Пинок, и я падаю на четвереньки перед его лошадью. У меня нет сил, чтобы встать или хотя бы взглянуть на него. Я слышу хруст твердой земли под ногами — значит, он спешился.

— Отойдите все, — говорит он.

— Но, Босс… — возражает Диас.

— Я сказал: назад!

Тот повинуется.

Мгновение спустя ствол пистолета приподнимает мне подбородок, и вот я гляжу прямо в глаза Лютеру Роузу. Они зелено-голубые, словно небо, отраженное в воде, и холодные как лед.

— Сядь, Мерфи, — велит он.

Меня мутит, голова кружится. Правый глаз так заплыл, что ничего не видит.

— Пей, — он протягивает мне флягу. Половина воды проливается на рубаху, наверно, мои губы тоже все разбиты и распухли.

— Извини за прием, но как-то нелегко поверить, что ты нас искал. Скорее похоже на то, что ты удирал от нас — сначала из Викенберга, потом из Прескотта, теперь отсюда, где эта девица Вон раскроила башку какому-то бедолаге.

— Нет, у меня был план. Ведь я нашел его, Босс, того ковбоя, за которым ты охотишься, того самого, что дал мне монету твоего брата. Я нашел его.

Он заинтересованно поднимает бровь.

— Мне пришлось бежать из Викенберга — меня окружили, я был без оружия, но потом напал на след того ковбоя и шел по нему до Прескотта. Я решил, что сначала найду его, потом тебя. Но его не оказалось дома, а его жена оказалась проворнее меня, она вырубила меня и связала в амбаре. Думаю, хотела получить деньги за мою голову, но тут появились ребята, и…

— И ты решил прикончить Джонса и Хоббса, — рычит Босс.

— Нет, это…

— Не пытайся меня обмануть, Мерфи! Диас сказал, это сделал ты!
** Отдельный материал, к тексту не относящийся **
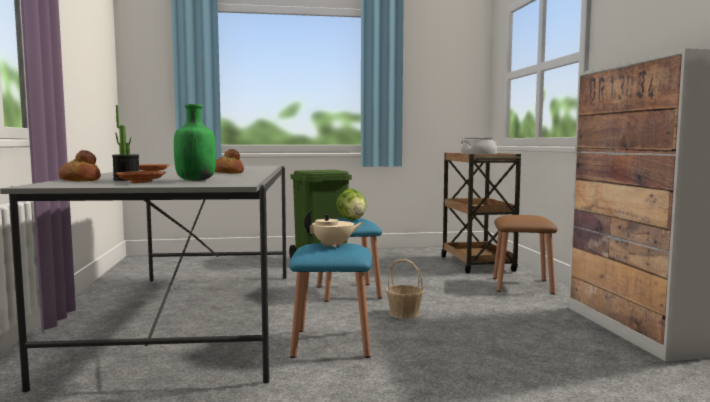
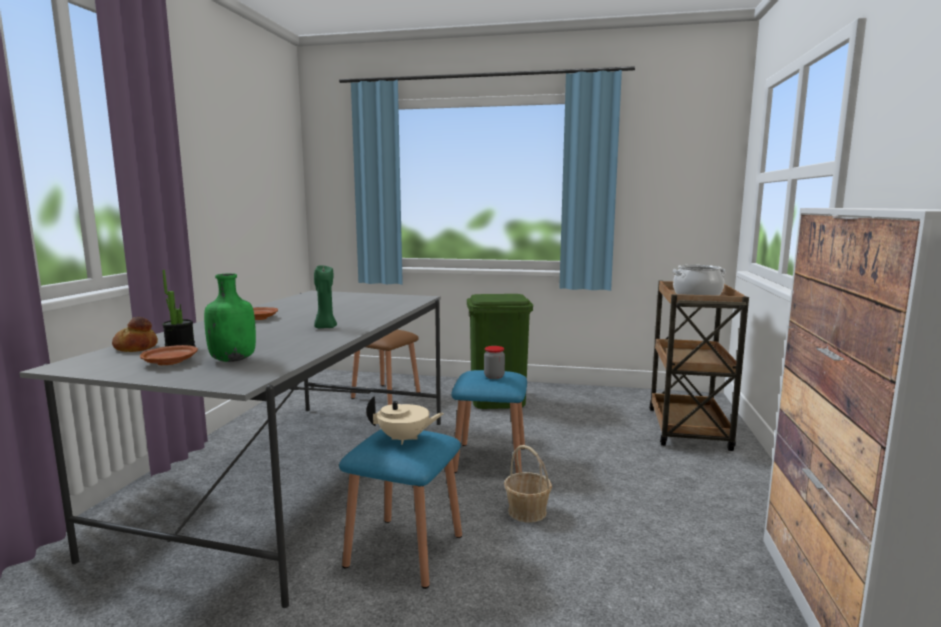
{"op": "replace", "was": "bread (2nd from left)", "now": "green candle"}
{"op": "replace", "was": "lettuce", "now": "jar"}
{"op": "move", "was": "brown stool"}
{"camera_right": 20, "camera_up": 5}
— Диас ничего не знает, — отмахиваюсь я. — Их прикончила та женщина. Я слышал шум, а когда мне удалось освободиться и попасть в дом, Джонс и Хоббс были уже мертвы. Диас объявился через минуту, та женщина выстрелила в него быстрее, чем я мог слово сказать. Он умчался, думая, что я вас предал. А я постарался заслужить доверие женщины и ее мужа. Они не имеют ни малейшего представления о моих истинных намерениях.

Босс хмурит брови, обдумывая сказанное мной.

— Мне нужен только ковбой. Почему ты сразу не пристрелил женщину?

— Я подумал, мне легче будет втереться к нему в доверие, если я сделаю вид, что помог его жене, — цежу я сквозь зубы. — И потом, она беременна.

— Ты всегда был слишком добрым, — замечает Босс, — и это не так плохо. Совсем нет. Чтобы управляться с такой компанией, совесть необходима, и из тебя мог бы однажды получиться отличный главарь.

— Совесть? — я едва сдерживаю смешок. — Вы убиваете женщин и детей!

— Я не убил ни одной женщины. И ни единого ребенка, — рычит он. — И тебя ни разу не заставлял!

Я хочу возразить и понимаю, что это правда. Все время, что я провел в банде, я ни разу не видел, чтобы Лютер Роуз стрелял в кого-то, кроме взрослых мужчин. Он оставлял женщин и детей другим. А сам только смотрел. Будто то, что он не расправлялся с ними собственноручно, делало его благороднее.

— Я часто спорил насчет этого с братом, — продолжает он. — Говорил, что нет необходимости убивать невинных, но он считал, что это удовлетворяет жажду крови парней и держит их под контролем. Настоящие злодеи — это те, кто стоит ниже босса. Понимаешь, о чем я говорю, Мерфи? Мы с тобой похожи, ты и я. Мы оба видим, что зло — это зло, а это нужно понимать, если хочешь стать боссом. Надо уметь отличать добро от зла, чтобы управлять бандой, и знать, что можно простить ребятам, а за что они немедленно схлопочут пулю между глаз.

Я не верю своим ушам.

Лютер Роуз кладет руку мне на плечо.

— Я хочу тебя простить, Мерфи. И зная, что ты отыскал ковбоя и все это время хотел найти меня, чтобы сдать его, я могу это сделать. Давай выпустим ему кишки, чтобы ты мог когда-нибудь вернуться домой и занять мое место. Ты — единственный из оставшихся у меня ребят, кто способен на это. Что скажешь, сынок?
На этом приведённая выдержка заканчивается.